最初,没有“节点”这个词。
在旧系巫师的记录中,它被称为“分界”。
那是一个极其早期的时代,魔法世界尚未形成明确的秩序。血脉、力量、天赋之间没有边界,强大的巫师可以轻易跨越生死、时间与身份的界限。那时的世界并不稳定,却也尚未意识到这种不稳定意味着什么。
直到第一批“不可回收”的巫师出现。
他们不是黑巫师,也不是反叛者。
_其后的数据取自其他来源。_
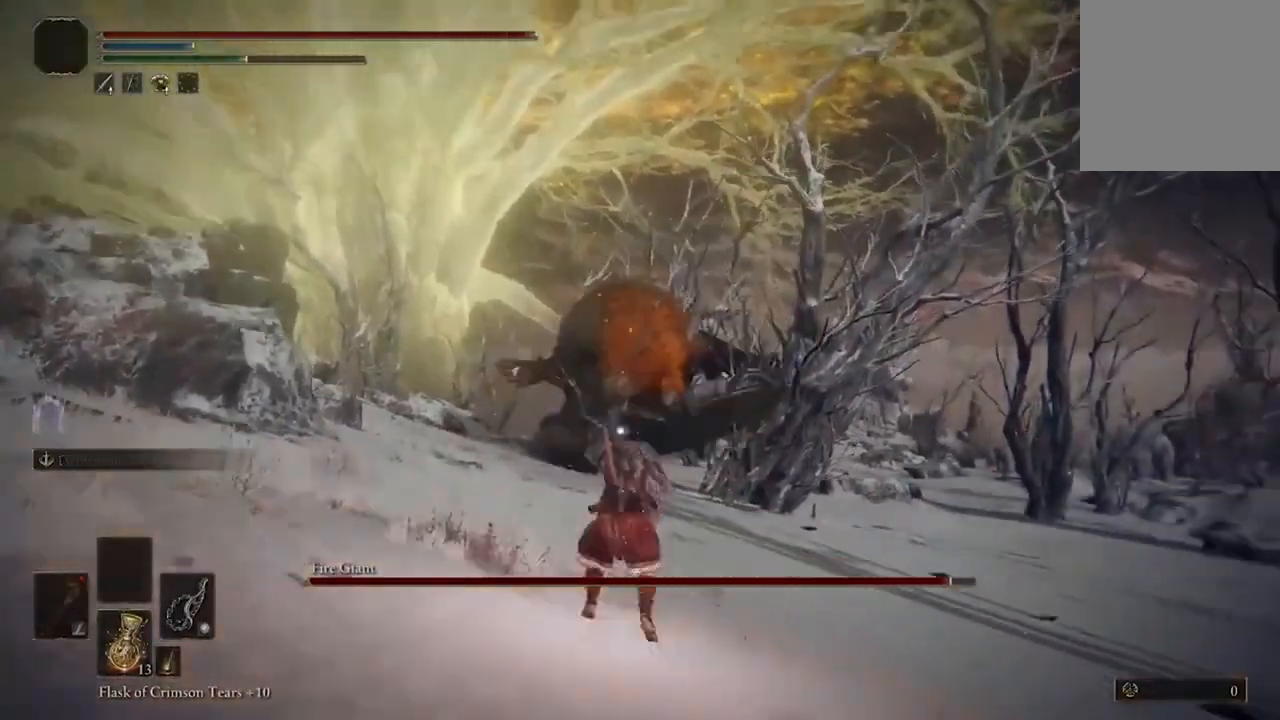
{"buttons": [], "left_stick": "up", "right_stick": "center", "events": []}
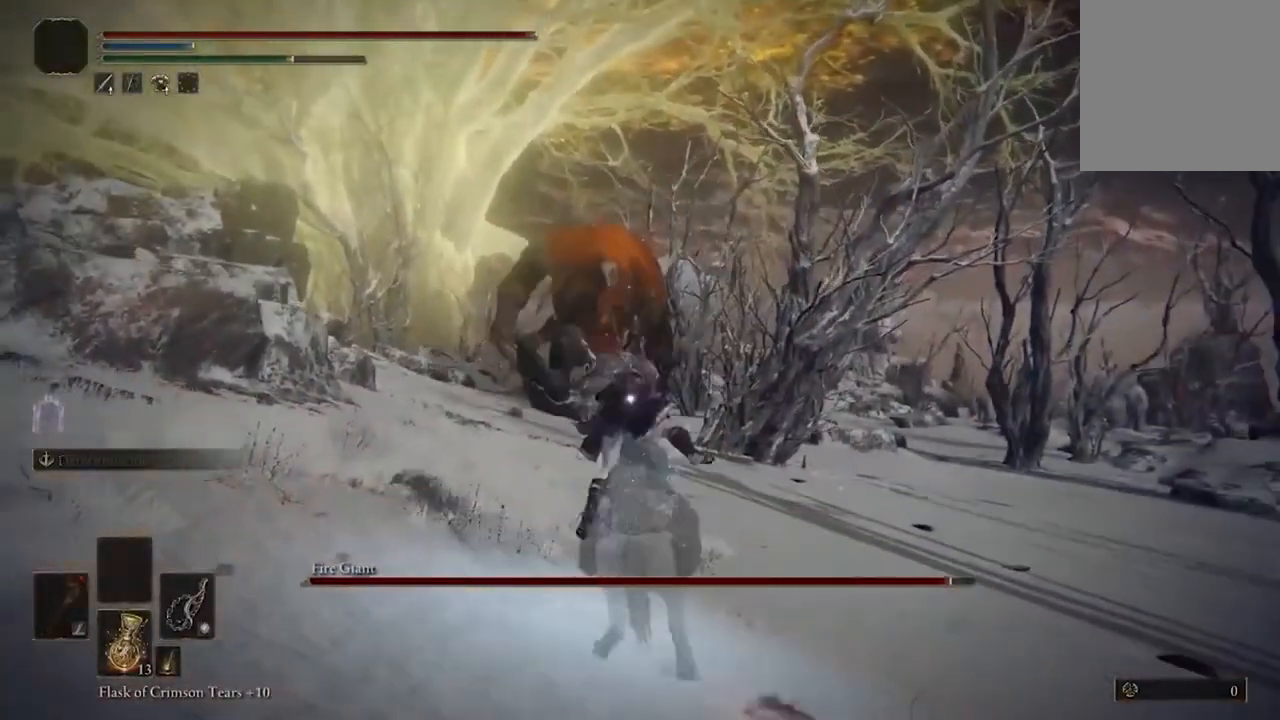
{"buttons": [], "left_stick": "up", "right_stick": "center", "events": []}
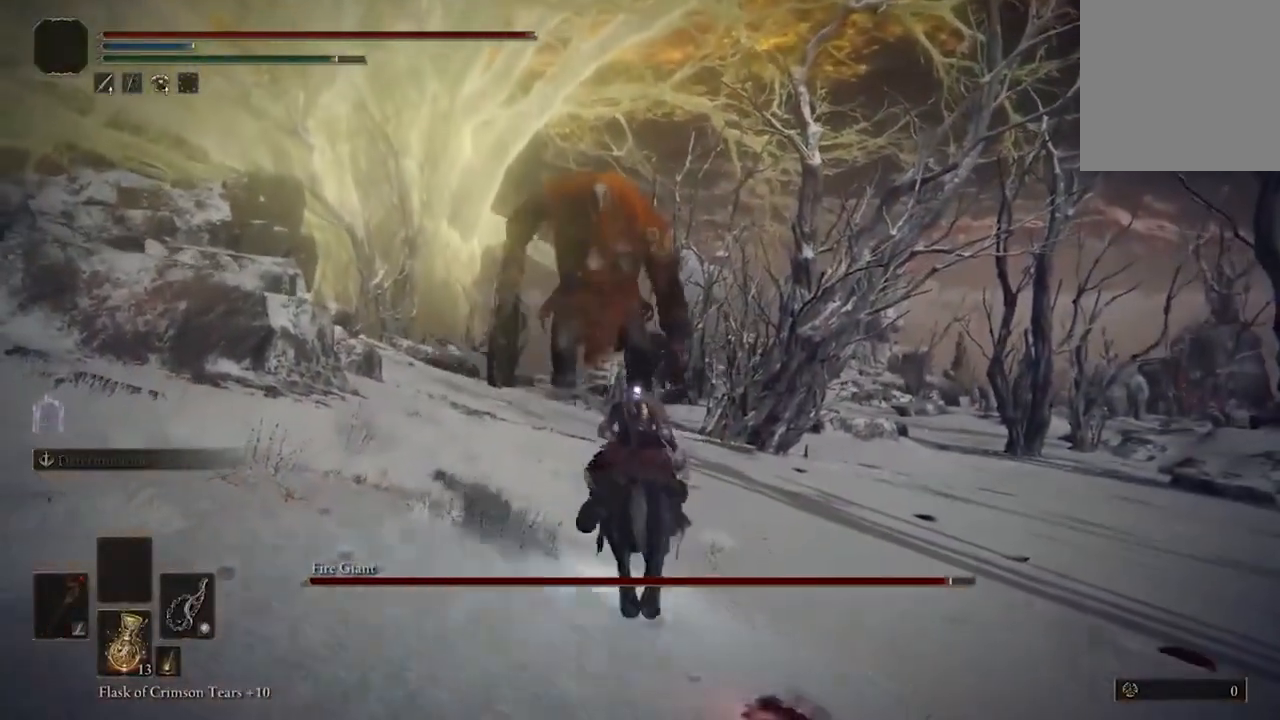
{"buttons": ["B"], "left_stick": "up", "right_stick": "center", "events": [[500, "B", "down"]]}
他们遵循规则,服从体系,却在无意间突破了血脉与魔法的上限。他们的存在本身开始扭曲现实:魔法失效、时间回流、因果错位。这些现象最初被认为是偶发事故,直到它们开始频繁出现,并且无法被修复。
旧系第一次意识到一件事——并非所有强大,都是可以被允许的。
于是,会议召开了。
参与者不是某一个学院、某一个家族,而是当时所有仍然掌握“结构性魔法”的巫师群体。他们不讨论善恶,只讨论一个问题:如果这种失控继续出现,世界会变成什么样?
答案并不复杂。世界会变得不可预测,而不可预测,意味着旧秩序的崩塌。
旧系并不恐惧毁灭,他们恐惧的是无法控制的变化。
节点,正是在这种恐惧中被提出的。
它最初的设想并不残酷。
旧系希望建立一个“分界点”,当某条血脉、某种力量即将突破可控范围时,世界会给予提示,让当事者自行回退。它被设计成一种提醒,一种边界,一种“你已经走得太远了”的警告。
但第一次实验失败了。
那些被警告的巫师,并没有退回。他们已经站在规则之外,无法理解“限制”为何存在。对他们而言,世界只是一个可以被继续改写的东西。
旧系意识到,仅靠提醒是不够的。
第二次设计开始改变方向。
节点被赋予了“选择”的功能。
不再是直接阻止,也不再是强制抹除,而是构建一系列看似合理的路径——每一条路径都能将世界拉回旧系认可的稳定状态。选择权被交还给当事者,但所有选择的终点都指向同一个结果:变量消失。
旧系认为这是仁慈。
因为节点并不下判决。
它只是让世界恢复秩序。
随着时间推移,节点逐渐被完善。它被嵌入到魔法结构深处,与时间、血脉和因果绑定。它不需要操作者,不需要看守者,只要条件被触发,它就会自行启动。